PASSAGE TO READ
=== Section Start ===

The chrB-a RNA motif and chrB-b RNA motif refer to a related, conserved RNA structure that was discovered by bioinformatics.
The structures of these motifs are similar, and some genomic locations are predicted to exhibit both motifs.  The chrB-b motif has an extra pseudoknot that is not consistently found in chrB-a examples.  It was proposed that the two motifs could be unified into one common structure, with additional information.

Both motifs are found in Alphaproteobacteria and likely function as cis-regulatory elements, in view of their positions upstream of protein-coding genes. Additionally, the Shine-Dalgarno sequence of the genes is a part of the conserved secondary structure of the chrB motifs.  Thus, a stabilization of this secondary structure is expected to reduce gene expression.

The genes apparently regulated by these RNAs share a relationship with each other in that they are involved in resistance to toxic levels of chromate:
 Many of these genes are classified as the gene chrB, which was found to improve the resistance of Ochrobactrum tritici to chromate.

=== Section End ===

TASK SET
• A. Answer these questions from the chrB motifs text:
(i) Which of the two motifs has an extra pseudoknot?
(ii) In what group of bacteria are both motifs found?
(iii) Which organism's resistance to chromate was improved by the gene chrB?
• B. Echo the chrB motifs text word for word, everything from "The structures of" down to "reduce gene expression.".
• C. List every motif, gene, or taxon that the chrB motifs text names.

DATA TO EXAMINE
=== Section Start ===

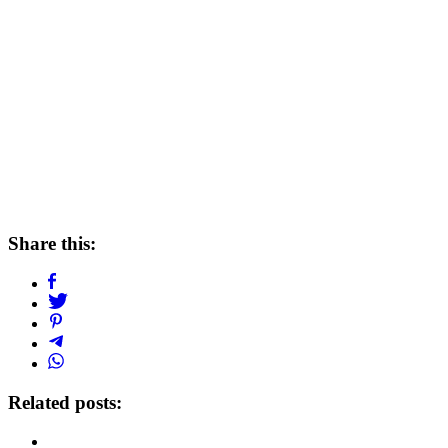
Share this:
Related posts: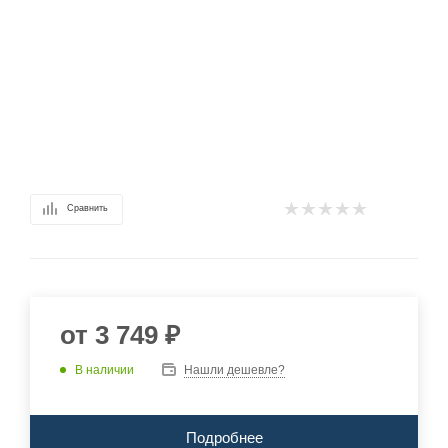
Сравнить
от
3 749 ₽
В наличии
Нашли дешевле?
Подробнее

=== Section End ===

ANSWERS TO THE EXERCISE
• A.
(i) The chrB-b motif.
(ii) Alphaproteobacteria.
(iii) Ochrobactrum tritici.

• B.
The structures of these motifs are similar, and some genomic locations are predicted to exhibit both motifs.  The chrB-b motif has an extra pseudoknot that is not consistently found in chrB-a examples.  It was proposed that the two motifs could be unified into one common structure, with additional information.

Both motifs are found in Alphaproteobacteria and likely function as cis-regulatory elements, in view of their positions upstream of protein-coding genes. Additionally, the Shine-Dalgarno sequence of the genes is a part of the conserved secondary structure of the chrB motifs.  Thus, a stabilization of this secondary structure is expected to reduce gene expression.

• C.
- chrB-a RNA motif
- chrB-b RNA motif
- chrB (gene)
- Alphaproteobacteria
- Ochrobactrum tritici